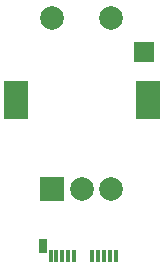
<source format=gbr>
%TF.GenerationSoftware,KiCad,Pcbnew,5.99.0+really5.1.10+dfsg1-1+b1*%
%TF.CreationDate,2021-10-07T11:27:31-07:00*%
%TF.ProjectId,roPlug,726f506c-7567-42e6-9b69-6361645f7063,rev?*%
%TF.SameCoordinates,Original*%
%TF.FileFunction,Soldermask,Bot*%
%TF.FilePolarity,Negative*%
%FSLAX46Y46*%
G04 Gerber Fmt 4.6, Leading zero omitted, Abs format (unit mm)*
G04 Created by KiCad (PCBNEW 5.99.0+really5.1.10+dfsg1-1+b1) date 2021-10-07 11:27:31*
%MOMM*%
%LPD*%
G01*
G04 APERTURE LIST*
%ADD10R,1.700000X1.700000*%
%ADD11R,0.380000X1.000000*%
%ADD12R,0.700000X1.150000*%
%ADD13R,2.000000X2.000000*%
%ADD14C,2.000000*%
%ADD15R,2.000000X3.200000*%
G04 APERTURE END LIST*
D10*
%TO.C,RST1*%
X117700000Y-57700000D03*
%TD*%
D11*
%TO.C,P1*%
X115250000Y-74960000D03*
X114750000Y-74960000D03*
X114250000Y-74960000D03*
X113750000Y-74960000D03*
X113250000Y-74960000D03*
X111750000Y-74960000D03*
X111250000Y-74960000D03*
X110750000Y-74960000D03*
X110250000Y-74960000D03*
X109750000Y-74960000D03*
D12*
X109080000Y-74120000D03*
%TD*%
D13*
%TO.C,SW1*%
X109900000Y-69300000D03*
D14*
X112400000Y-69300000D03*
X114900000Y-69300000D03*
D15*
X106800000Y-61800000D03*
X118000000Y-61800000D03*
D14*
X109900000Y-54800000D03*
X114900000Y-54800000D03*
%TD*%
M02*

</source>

---+---

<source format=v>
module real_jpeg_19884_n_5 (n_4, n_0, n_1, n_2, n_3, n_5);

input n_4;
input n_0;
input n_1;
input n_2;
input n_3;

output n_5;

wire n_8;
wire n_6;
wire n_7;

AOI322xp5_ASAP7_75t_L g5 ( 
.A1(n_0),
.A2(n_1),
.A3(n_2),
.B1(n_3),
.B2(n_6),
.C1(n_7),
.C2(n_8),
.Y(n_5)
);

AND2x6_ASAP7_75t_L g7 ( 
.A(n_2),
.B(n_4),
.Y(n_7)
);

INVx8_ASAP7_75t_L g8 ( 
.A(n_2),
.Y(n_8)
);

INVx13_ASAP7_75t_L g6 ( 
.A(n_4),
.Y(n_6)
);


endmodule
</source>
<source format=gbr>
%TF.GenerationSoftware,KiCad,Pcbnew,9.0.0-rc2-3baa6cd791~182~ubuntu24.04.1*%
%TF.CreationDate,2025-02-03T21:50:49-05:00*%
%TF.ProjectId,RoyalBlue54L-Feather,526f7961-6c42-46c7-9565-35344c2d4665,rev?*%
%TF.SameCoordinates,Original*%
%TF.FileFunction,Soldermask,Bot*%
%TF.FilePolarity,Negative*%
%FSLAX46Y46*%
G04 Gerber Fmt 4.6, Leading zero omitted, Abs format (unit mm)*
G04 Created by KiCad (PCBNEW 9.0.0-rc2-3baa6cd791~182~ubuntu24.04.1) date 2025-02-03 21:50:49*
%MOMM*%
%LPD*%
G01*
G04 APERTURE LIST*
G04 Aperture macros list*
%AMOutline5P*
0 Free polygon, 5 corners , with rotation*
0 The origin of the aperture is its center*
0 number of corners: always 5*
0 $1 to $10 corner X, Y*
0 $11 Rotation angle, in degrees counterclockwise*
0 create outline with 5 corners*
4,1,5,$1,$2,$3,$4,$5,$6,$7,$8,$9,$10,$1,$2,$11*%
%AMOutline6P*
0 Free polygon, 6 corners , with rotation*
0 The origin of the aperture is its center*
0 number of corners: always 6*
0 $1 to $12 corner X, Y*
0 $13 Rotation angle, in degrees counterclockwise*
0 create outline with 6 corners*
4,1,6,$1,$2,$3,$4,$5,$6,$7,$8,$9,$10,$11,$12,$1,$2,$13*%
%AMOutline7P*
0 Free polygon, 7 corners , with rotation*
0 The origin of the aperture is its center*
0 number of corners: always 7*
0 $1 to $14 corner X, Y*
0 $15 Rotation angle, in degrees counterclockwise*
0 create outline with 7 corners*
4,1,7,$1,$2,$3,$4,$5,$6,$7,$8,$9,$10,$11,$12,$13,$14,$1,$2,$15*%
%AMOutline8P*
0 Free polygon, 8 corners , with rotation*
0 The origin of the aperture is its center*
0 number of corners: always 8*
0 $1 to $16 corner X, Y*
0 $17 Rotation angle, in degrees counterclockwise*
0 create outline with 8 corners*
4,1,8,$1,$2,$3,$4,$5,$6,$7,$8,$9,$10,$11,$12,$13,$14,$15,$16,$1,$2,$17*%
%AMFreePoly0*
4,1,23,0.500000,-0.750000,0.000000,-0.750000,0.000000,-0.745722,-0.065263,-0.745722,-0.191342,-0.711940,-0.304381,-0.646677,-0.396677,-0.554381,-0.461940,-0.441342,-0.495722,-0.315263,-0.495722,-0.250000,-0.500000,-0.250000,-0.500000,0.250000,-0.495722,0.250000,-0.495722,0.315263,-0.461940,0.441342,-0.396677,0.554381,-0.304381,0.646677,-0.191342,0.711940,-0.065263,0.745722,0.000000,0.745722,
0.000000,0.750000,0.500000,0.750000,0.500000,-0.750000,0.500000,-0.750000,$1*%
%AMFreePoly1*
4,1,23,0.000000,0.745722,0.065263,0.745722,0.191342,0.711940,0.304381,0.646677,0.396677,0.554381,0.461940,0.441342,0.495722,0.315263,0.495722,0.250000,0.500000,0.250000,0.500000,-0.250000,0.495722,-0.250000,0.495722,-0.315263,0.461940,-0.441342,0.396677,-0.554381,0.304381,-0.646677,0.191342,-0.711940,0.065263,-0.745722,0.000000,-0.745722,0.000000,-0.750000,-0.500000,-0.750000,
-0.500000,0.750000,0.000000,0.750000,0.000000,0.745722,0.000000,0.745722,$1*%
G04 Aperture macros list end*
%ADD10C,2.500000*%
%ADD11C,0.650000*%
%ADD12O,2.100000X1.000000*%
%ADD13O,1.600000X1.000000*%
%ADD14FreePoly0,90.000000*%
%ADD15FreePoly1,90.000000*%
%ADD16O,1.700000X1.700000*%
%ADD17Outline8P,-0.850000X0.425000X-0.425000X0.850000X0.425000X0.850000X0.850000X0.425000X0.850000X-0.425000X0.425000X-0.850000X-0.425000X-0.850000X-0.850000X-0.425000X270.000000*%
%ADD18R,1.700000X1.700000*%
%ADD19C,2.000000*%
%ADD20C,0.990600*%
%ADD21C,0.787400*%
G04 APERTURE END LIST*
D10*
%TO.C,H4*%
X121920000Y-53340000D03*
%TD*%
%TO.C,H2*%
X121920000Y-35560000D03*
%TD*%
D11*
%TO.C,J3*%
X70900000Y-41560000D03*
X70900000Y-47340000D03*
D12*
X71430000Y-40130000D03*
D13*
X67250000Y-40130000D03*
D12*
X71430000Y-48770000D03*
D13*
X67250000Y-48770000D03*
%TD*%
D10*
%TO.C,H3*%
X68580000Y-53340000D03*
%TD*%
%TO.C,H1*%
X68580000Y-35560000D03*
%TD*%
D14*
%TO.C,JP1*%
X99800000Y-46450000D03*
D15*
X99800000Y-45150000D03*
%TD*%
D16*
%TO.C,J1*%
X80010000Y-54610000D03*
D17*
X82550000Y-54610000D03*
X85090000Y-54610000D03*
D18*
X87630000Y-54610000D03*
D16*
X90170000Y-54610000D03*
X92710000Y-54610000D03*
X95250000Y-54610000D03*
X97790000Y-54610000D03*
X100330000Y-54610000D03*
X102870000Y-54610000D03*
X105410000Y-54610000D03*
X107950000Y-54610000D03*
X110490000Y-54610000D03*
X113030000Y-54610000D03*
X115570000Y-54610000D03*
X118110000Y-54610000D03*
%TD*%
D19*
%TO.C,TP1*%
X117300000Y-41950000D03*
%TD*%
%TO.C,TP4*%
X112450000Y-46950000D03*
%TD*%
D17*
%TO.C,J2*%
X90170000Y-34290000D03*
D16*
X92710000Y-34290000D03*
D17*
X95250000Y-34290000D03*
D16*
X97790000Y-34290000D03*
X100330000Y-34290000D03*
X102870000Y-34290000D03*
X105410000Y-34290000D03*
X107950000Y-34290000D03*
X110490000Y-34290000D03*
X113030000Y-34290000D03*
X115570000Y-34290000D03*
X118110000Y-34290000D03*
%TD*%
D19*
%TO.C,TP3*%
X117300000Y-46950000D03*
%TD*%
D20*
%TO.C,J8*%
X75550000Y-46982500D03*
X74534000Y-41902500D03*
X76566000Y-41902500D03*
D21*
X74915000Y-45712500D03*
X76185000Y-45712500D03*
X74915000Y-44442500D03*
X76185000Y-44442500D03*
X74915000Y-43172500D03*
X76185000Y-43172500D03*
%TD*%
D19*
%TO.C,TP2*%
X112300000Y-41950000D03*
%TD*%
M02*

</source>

---+---

__Work order__. Would you please repeat exactly the lines above, starting at the line with "0 create outline with 5 corners*" and stopping at the line with "0 $1 to $12 corner X, Y*", both included?

__Exercise response__.
0 create outline with 5 corners*
4,1,5,$1,$2,$3,$4,$5,$6,$7,$8,$9,$10,$1,$2,$11*%
%AMOutline6P*
0 Free polygon, 6 corners , with rotation*
0 The origin of the aperture is its center*
0 number of corners: always 6*
0 $1 to $12 corner X, Y*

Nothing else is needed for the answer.